*What you have to do*.
Every line that contains the word "fault" is to be copied from the listing.

*Data*.
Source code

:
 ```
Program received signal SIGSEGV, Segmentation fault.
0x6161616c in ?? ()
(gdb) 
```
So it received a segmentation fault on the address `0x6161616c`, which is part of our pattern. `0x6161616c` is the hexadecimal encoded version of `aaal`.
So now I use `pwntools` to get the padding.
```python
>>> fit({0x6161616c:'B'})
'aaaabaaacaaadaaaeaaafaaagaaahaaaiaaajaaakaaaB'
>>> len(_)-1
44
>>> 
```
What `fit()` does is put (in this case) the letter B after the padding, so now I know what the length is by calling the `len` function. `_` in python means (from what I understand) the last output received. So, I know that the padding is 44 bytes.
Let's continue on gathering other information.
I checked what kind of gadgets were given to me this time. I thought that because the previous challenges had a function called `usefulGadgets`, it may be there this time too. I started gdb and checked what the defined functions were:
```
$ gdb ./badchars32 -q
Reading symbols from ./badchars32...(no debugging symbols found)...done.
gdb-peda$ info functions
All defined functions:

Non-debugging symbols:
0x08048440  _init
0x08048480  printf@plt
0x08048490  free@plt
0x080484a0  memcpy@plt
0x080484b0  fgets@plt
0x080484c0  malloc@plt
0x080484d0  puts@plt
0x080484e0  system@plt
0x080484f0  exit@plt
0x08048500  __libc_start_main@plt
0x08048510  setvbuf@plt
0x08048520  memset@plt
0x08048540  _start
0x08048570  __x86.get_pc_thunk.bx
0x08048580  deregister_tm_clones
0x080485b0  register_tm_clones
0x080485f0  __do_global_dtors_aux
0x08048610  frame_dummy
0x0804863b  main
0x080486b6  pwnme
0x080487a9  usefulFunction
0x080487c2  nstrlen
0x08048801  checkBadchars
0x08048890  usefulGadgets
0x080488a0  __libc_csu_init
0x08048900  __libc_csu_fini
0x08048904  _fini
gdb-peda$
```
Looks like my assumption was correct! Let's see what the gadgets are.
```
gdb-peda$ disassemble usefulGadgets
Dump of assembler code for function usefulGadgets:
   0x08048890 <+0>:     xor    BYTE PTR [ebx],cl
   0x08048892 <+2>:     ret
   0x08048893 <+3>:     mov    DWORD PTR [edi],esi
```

*Task solution*.
Program received signal SIGSEGV, Segmentation fault.
So it received a segmentation fault on the address `0x6161616c`, which is part of our pattern. `0x6161616c` is the hexadecimal encoded version of `aaal`.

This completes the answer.